[Dataset records — start]
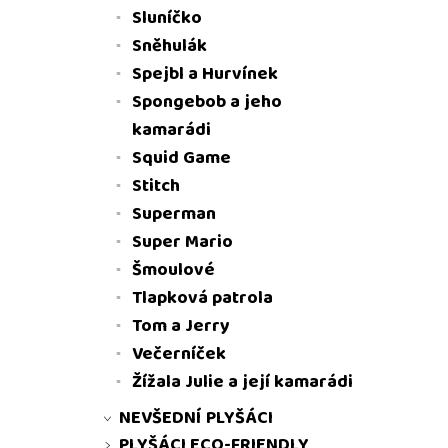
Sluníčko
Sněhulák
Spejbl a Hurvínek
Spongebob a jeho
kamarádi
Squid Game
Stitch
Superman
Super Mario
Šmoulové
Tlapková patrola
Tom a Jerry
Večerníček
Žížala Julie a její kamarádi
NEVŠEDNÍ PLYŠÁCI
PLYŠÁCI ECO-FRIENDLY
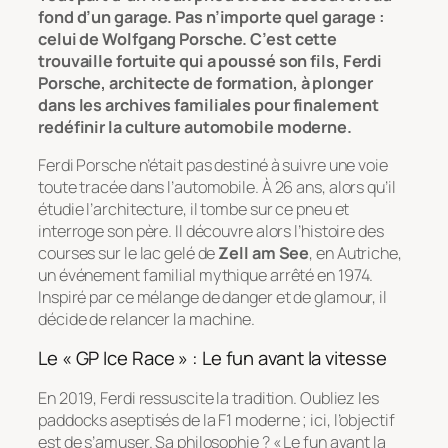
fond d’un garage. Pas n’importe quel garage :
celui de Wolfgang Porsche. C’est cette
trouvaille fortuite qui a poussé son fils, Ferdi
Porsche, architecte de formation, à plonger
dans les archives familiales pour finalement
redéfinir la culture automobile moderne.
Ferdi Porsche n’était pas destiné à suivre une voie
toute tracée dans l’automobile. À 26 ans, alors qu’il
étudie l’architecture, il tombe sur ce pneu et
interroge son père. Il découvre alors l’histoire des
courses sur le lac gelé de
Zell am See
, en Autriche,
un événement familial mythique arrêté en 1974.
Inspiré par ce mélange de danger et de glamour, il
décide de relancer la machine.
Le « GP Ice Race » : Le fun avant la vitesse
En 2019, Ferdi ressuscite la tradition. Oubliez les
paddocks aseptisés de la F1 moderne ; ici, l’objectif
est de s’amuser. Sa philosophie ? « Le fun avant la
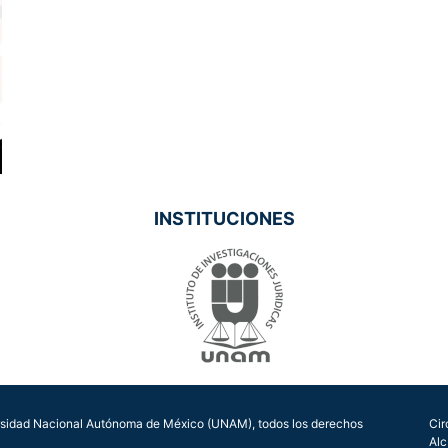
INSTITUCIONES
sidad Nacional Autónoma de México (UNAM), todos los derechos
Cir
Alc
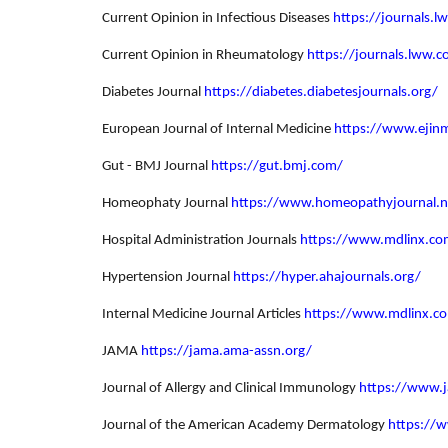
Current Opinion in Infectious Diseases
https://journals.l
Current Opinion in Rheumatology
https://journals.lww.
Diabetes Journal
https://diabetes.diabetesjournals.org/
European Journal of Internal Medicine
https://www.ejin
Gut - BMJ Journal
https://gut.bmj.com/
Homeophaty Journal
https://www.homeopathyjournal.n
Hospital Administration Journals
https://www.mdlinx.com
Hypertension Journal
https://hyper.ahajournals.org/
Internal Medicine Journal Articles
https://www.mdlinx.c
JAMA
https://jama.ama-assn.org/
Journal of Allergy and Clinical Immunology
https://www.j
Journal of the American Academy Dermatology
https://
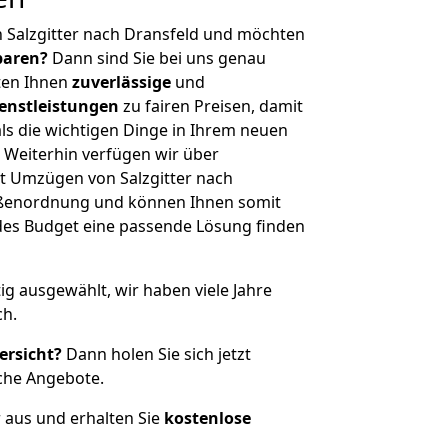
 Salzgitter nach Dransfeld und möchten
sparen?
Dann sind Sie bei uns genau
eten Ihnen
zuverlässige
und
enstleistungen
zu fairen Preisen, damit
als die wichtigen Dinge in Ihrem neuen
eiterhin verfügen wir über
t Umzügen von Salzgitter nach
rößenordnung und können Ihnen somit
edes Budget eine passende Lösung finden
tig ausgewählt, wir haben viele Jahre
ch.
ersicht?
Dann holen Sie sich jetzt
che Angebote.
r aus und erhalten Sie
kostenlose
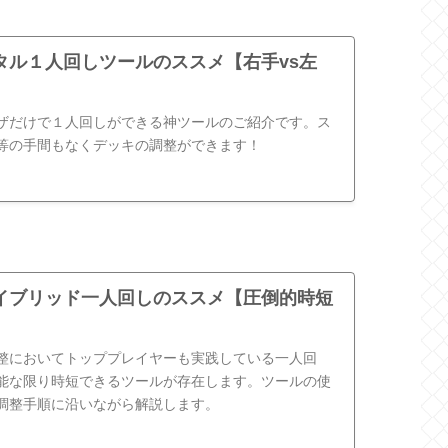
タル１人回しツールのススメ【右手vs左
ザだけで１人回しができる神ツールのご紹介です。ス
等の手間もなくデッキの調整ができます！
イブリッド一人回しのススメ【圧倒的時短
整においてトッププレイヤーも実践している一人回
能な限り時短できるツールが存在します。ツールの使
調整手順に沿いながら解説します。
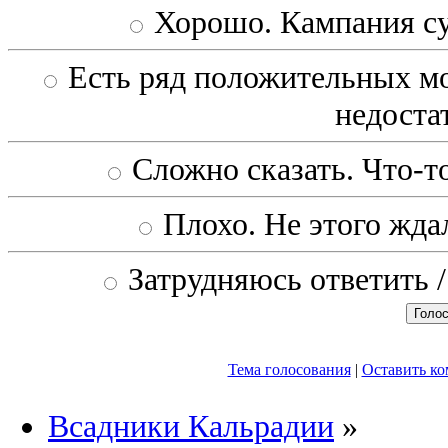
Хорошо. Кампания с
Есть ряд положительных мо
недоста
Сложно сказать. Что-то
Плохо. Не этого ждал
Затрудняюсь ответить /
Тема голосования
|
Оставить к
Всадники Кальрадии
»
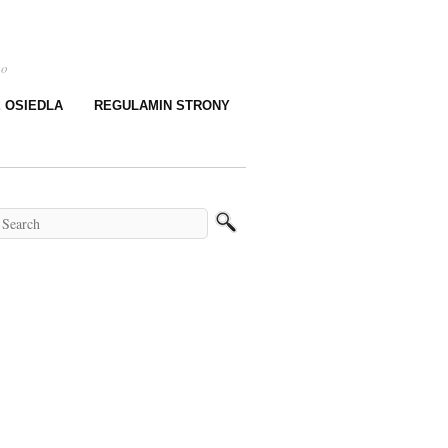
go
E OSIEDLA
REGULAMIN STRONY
[Dataset records — finish]
Your instructions: Show, from the records above, every line that includes "moderne".

Response to the task:
redéfinir la culture automobile moderne.
paddocks aseptisés de la F1 moderne ; ici, l’objectif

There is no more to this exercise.